The latest Beracha, Hardin & Johnson Buy vs. Rent Index, produced quarterly by Florida Atlantic University and Florida International University faculty members, shows that South Florida renters may have a slight competitive edge over home buyers in building wealth — at least at the moment — as long as they invest the money they’d save each month by not paying a mortgage, taxes, insurance, homeowners association fees and maintenance.
“All of these costs are rising faster than the cost of renting a comparable property,” says Eli Beracha, Ph.D., co-creator of the Index and an associate professor at the Hollo School of Real Estate at FIU. “Therefore, renters who take the money they’re saving each month and reinvest it are going to build wealth faster than those who buy a home, on average.”

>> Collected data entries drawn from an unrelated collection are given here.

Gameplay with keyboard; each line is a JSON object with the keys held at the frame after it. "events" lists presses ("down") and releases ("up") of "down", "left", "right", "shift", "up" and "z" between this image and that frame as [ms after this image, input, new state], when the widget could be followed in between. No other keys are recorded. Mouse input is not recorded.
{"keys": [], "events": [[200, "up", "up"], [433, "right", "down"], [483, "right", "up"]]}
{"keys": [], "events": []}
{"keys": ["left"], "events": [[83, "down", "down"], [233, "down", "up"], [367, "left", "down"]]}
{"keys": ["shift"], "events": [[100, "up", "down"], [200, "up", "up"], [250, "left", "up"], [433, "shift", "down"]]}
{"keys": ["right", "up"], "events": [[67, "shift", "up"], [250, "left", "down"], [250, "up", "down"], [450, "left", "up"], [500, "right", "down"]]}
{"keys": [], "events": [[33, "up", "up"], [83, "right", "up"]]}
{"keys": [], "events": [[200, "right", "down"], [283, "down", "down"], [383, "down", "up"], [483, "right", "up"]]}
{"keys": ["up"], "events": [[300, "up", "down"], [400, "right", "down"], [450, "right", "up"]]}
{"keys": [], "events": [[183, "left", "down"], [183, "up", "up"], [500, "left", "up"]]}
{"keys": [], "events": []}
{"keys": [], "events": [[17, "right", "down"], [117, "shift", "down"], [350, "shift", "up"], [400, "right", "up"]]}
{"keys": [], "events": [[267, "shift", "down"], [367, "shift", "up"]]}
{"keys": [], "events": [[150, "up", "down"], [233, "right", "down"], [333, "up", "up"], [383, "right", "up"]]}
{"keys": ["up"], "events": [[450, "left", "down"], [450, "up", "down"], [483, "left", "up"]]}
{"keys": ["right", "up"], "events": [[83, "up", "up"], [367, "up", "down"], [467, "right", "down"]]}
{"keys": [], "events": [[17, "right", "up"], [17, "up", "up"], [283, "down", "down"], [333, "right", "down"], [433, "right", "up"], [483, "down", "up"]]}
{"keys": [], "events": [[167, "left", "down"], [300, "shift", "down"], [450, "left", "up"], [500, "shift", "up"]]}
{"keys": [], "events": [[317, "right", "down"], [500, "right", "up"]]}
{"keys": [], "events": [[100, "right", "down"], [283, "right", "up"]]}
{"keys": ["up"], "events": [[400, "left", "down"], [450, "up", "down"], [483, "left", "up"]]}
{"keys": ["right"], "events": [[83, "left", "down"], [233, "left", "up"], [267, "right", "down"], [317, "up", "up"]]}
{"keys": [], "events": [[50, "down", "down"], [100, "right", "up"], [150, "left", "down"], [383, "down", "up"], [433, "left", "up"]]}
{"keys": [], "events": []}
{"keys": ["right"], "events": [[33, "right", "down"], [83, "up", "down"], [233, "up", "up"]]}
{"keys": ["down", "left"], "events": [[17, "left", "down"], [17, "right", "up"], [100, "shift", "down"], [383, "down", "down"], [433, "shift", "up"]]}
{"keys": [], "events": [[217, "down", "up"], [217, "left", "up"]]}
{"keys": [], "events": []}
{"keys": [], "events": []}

It’s important to note that the decision to rent or buy depends on your location. In cities like Atlanta, Denver, Seattle and Miami (including the Fort Lauderdale and West Palm Beach metro areas) that are nearing the top of their current housing cycle — meaning that they are above their long-term pricing trends — the Index points toward renting. But in markets that are below their long-term pricing trends, such as Boston, Chicago and Philadelphia, buying and building equity is the superior option, according to the Index.
“If you rent and reinvest, on average, it’s slightly better in terms of wealth creation to be renting in southeast Florida right now,” says Ken Johnson, Ph.D., a real-estate economist and one of the Index’s creators at FAU’s College of Business.
Johnson says, however, it’s still a good time to buy. “I’m very positive about home ownership because it gets you something more than just an investment — it gets you a place for your kids to grow up in,” he says. “Just know that you’re above the pricing trend a little bit, so bargain aggressively.”
Consult your financial advisor as well for input on the best strategy for your own personal situation.